Büsselberg has held multiple administrative appointments. In 2012, he was appointed as the assistant dean for student affairs at Weill Cornell Medicine – Qatar and served until 2020. As of late 2020, he is the associate dean at Weill Cornell Medicine – Qatar.

==Research==
Büsselberg has authored more than 200 peer-reviewed publications, books, and book-chapters. His research encompasses metal toxicity and cancer biology, lately focusing on anticancer therapy by natural substances.

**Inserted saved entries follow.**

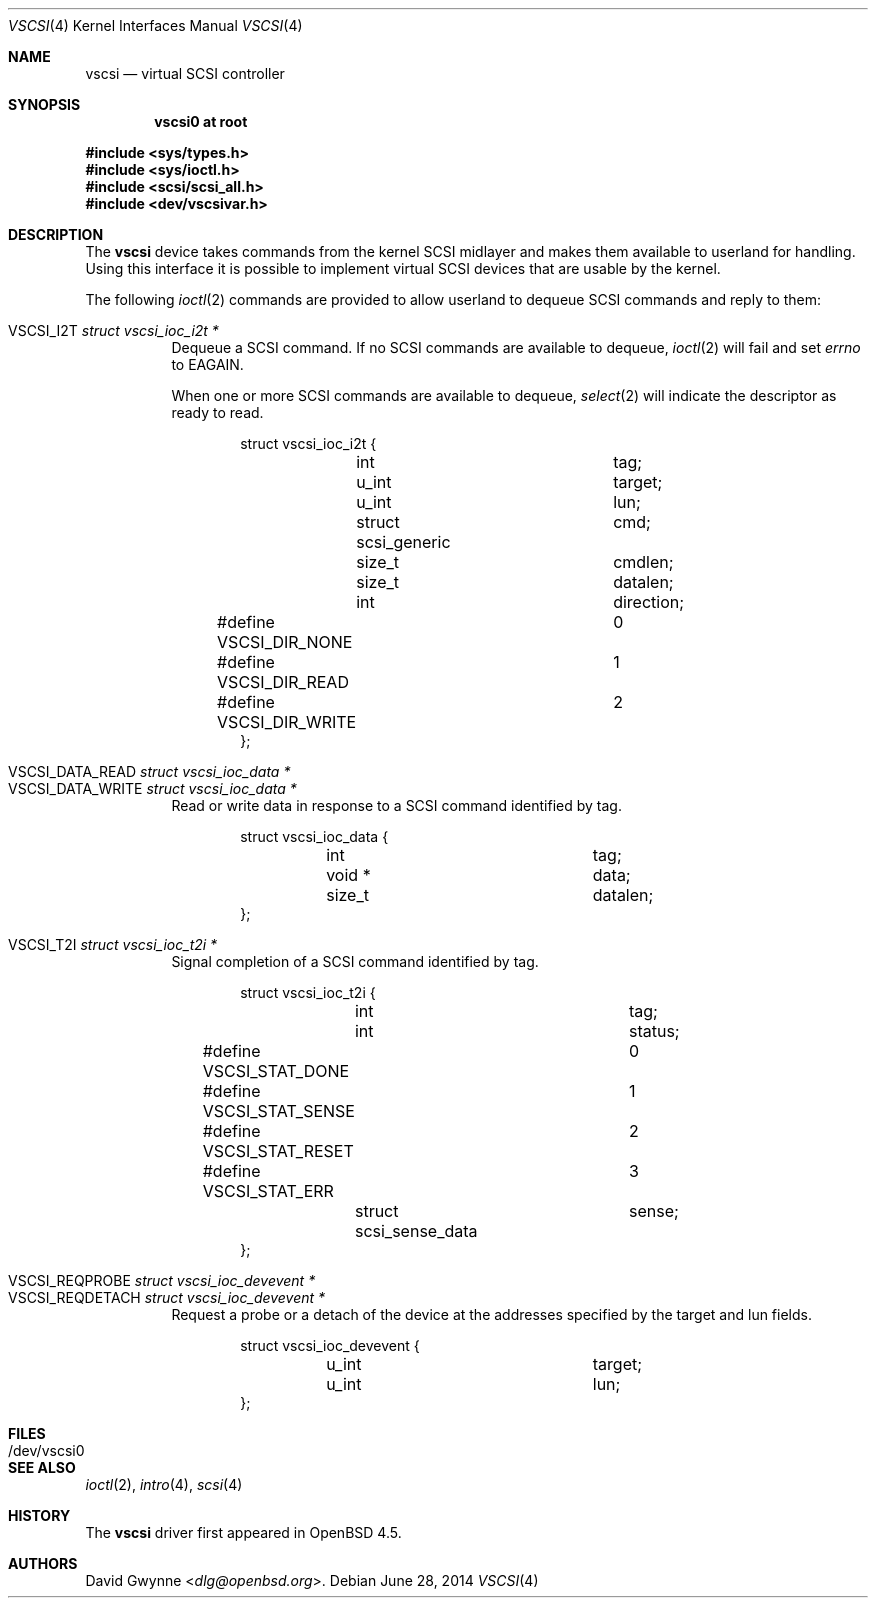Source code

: .\"	$OpenBSD: vscsi.4,v 1.13 2014/06/28 06:42:42 matthew Exp $
.\"
.\" Copyright (c) 2008 David Gwynne <dlg@openbsd.org>
.\"
.\" Permission to use, copy, modify, and distribute this software for any
.\" purpose with or without fee is hereby granted, provided that the above
.\" copyright notice and this permission notice appear in all copies.
.\"
.\" THE SOFTWARE IS PROVIDED "AS IS" AND THE AUTHOR DISCLAIMS ALL WARRANTIES
.\" WITH REGARD TO THIS SOFTWARE INCLUDING ALL IMPLIED WARRANTIES OF
.\" MERCHANTABILITY AND FITNESS. IN NO EVENT SHALL THE AUTHOR BE LIABLE FOR
.\" ANY SPECIAL, DIRECT, INDIRECT, OR CONSEQUENTIAL DAMAGES OR ANY DAMAGES
.\" WHATSOEVER RESULTING FROM LOSS OF USE, DATA OR PROFITS, WHETHER IN AN
.\" ACTION OF CONTRACT, NEGLIGENCE OR OTHER TORTIOUS ACTION, ARISING OUT OF
.\" OR IN CONNECTION WITH THE USE OR PERFORMANCE OF THIS SOFTWARE.
.\"
.Dd $Mdocdate: June 28 2014 $
.Dt VSCSI 4
.Os
.Sh NAME
.Nm vscsi
.Nd virtual SCSI controller
.Sh SYNOPSIS
.Cd "vscsi0 at root"
.Pp
.In sys/types.h
.In sys/ioctl.h
.In scsi/scsi_all.h
.In dev/vscsivar.h
.Sh DESCRIPTION
The
.Nm
device takes commands from the kernel SCSI midlayer and makes them available
to userland for handling.
Using this interface it is possible to implement virtual SCSI devices that are
usable by the kernel.
.Pp
The following
.Xr ioctl 2
commands are provided to allow userland to dequeue SCSI commands and reply to
them:
.Pp
.Bl -tag -width Ds -compact
.It Dv VSCSI_I2T Fa "struct vscsi_ioc_i2t *"
Dequeue a SCSI command.
If no SCSI commands are available to dequeue,
.Xr ioctl 2
will fail and set
.Va errno
to
.Dv EAGAIN .
.Pp
When one or more SCSI commands are available to dequeue,
.Xr select 2
will indicate the descriptor as ready to read.
.Bd -literal -offset indent
struct vscsi_ioc_i2t {
	int			tag;

	u_int			target;
	u_int			lun;

	struct scsi_generic	cmd;
	size_t			cmdlen;

	size_t			datalen;
	int			direction;
#define VSCSI_DIR_NONE		0
#define VSCSI_DIR_READ		1
#define VSCSI_DIR_WRITE		2
};
.Ed
.Pp
.It Dv VSCSI_DATA_READ Fa "struct vscsi_ioc_data *"
.It Dv VSCSI_DATA_WRITE Fa "struct vscsi_ioc_data *"
Read or write data in response to a SCSI command identified by tag.
.Bd -literal -offset indent
struct vscsi_ioc_data {
	int			tag;

	void *			data;
	size_t			datalen;
};
.Ed
.Pp
.It Dv VSCSI_T2I Fa "struct vscsi_ioc_t2i *"
Signal completion of a SCSI command identified by tag.
.Bd -literal -offset indent
struct vscsi_ioc_t2i {
	int			tag;

	int			status;
#define VSCSI_STAT_DONE		0
#define VSCSI_STAT_SENSE	1
#define VSCSI_STAT_RESET	2
#define VSCSI_STAT_ERR		3
	struct scsi_sense_data	sense;
};
.Ed
.Pp
.It Dv VSCSI_REQPROBE Fa "struct vscsi_ioc_devevent *"
.It Dv VSCSI_REQDETACH Fa "struct vscsi_ioc_devevent *"
Request a probe or a detach of the device at the addresses specified by the
target and lun fields.
.Bd -literal -offset indent
struct vscsi_ioc_devevent {
	u_int			target;
	u_int			lun;
};
.Ed
.El
.Sh FILES
.Bl -tag -width /dev/vscsi0
.It /dev/vscsi0
.El
.Sh SEE ALSO
.Xr ioctl 2 ,
.Xr intro 4 ,
.Xr scsi 4
.Sh HISTORY
The
.Nm
driver first appeared in
.Ox 4.5 .
.Sh AUTHORS
.An David Gwynne Aq Mt dlg@openbsd.org .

Büsselberg's research interests have focused on the field of physiology. More specifically, his work has been focused on pharmacology, cell signaling, and cancer research by employing electrophysiological and molecular methodologies and cellular imaging techniques. More recently, he and his team have been investigating cancer therapeutics and anticancer drug screening for the treatment of different cancer types, such as breast, colorectal, neuroblastoma, and prostate. Their research also examines the relationship between cancer risk and progression and diabetes, as well as the effect of chemotherapy on intracellular calcium signaling in cancer cells and the mechanisms underlying chemoresistance.

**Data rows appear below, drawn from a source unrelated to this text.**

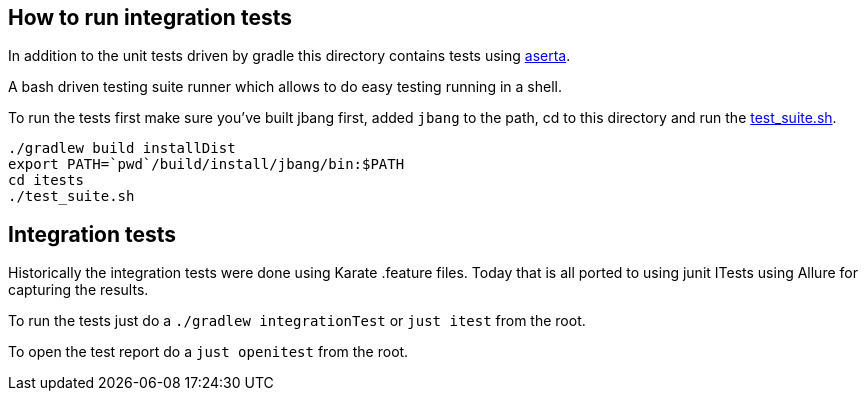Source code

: == How to run integration tests

In addition to the unit tests driven by gradle this directory
contains tests using https://github.com/andamira/aserta[aserta].

A bash driven testing suite runner which allows to do easy testing
running in a shell.

To run the tests first make sure you've built jbang first, added `jbang` to the path, cd to this directory and run the link:test_suite.sh[test_suite.sh].

[source, bash]
----
./gradlew build installDist
export PATH=`pwd`/build/install/jbang/bin:$PATH
cd itests
./test_suite.sh
----

== Integration tests

Historically the integration tests were done using Karate .feature files.
Today that is all ported to using junit ITests using Allure for capturing the results.

To run the tests just do a `./gradlew integrationTest` or `just itest` from the root.

To open the test report do a `just openitest` from the root.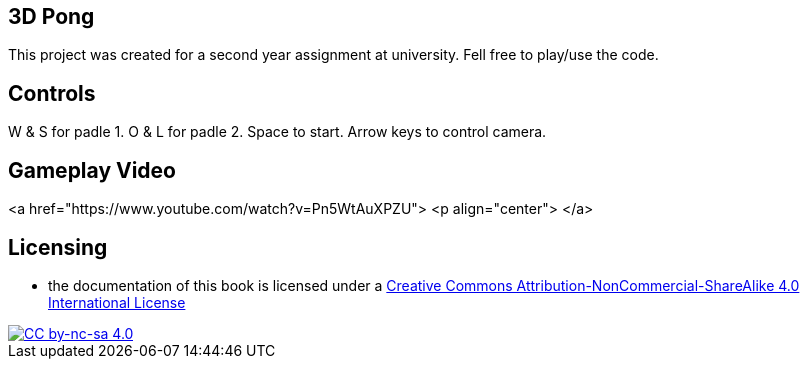 ## 3D Pong

This project was created for a second year assignment at university.
Fell free to play/use the code.

## Controls

W & S for padle 1.
O & L for padle 2.
Space to start.
Arrow keys to control camera.

## Gameplay Video

<a href="https://www.youtube.com/watch?v=Pn5WtAuXPZU">
<p align="center">
</a>

## Licensing

* the documentation of this book is licensed under a http://creativecommons.org/licenses/by-nc-sa/4.0/[Creative Commons Attribution-NonCommercial-ShareAlike 4.0 International License]

image::https://i.creativecommons.org/l/by-nc-sa/4.0/88x31.png[alt="CC by-nc-sa 4.0", link="http://creativecommons.org/licenses/by-nc-sa/4.0/"]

Büsselberg has studied the interaction of chemicals with pharmacological and toxic qualities with the physiology of cancerous and non-cancerous cells. He has a research background studying apoptosis, cytotoxicity, using electrophysiology, and other molecular biological techniques. He is currently the lead principal investigator for the ongoing research project titled, Diabetes and colorectal cancer – molecular risk association, characterization of mechanisms and identification of molecular signature(s)/biomarker(s) and Anti-diabetic drugs in the treatment of breast cancer – identifying the molecular mechanism(s) and key biomarker(s).

==Awards and honors==
- 1994 – Reinhard Heynen and Emmi Heynen Prize, Heinrich-Heine Universität Düsseldorf

==Personal life==
Büsselberg is fond of photography as well. He documented his entire journey to Tanzania in two picture books entitled Tanzania: Reflections of a Medical Service Learning Trip Through the Eyes of Aspiring Physicians and A Tanzanian Experience: Learning about Medicine and Life in Mwanza, which was later displayed in the Weill Cornell Medicine – Qatar photography exhibition.

==Bibliography==
===Books===
- Bleiwirkungen auf neuronale Membranströme und synaptische Plastizität. Habilitationsschrift (1995) ISBN 3895740640
- Experiencing Tanzania: Reflections of a Medical Service Learning Trip Through the Eyes of Aspiring Physicians (2019) ISBN 9789927129643

===Selected articles===
- Florea, A. M., & Büsselberg, D. (2006). Occurrence, use and potential toxic effects of metals and metal compounds. Biometals, 19(4), 419–427.
- Florea, A. M., & Büsselberg, D. (2011). Cisplatin as an anti-tumor drug: cellular mechanisms of activity, drug resistance and induced side effects. Cancers, 3(1), 1351–1371.
- Rathore, R., McCallum, J. E., Varghese, E., Florea, A. M., & Büsselberg, D. (2017). Overcoming chemotherapy drug resistance by targeting inhibitors of apoptosis proteins (IAPs). Apoptosis, 22(7), 898–919.
- Abotaleb, M., Samuel, S. M., Varghese, E., Varghese, S., Kubatka, P., Liskova, A., & Büsselberg, D. (2018). Flavonoids in cancer and apoptosis. Cancers, 11(1), 28.
- Al-Ishaq, R. K., Abotaleb, M., Kubatka, P., Kajo, K., & Büsselberg, D. (2019). Flavonoids and their anti-diabetic effects: cellular mechanisms and effects to improve blood sugar levels. Biomolecules, 9(9), 430.
- Samuel, S. M., Varghese, E., & Büsselberg, D. (2021). Therapeutic potential of metformin in COVID-19: reasoning for its protective role. Trends in microbiology, 29(10), 894–907.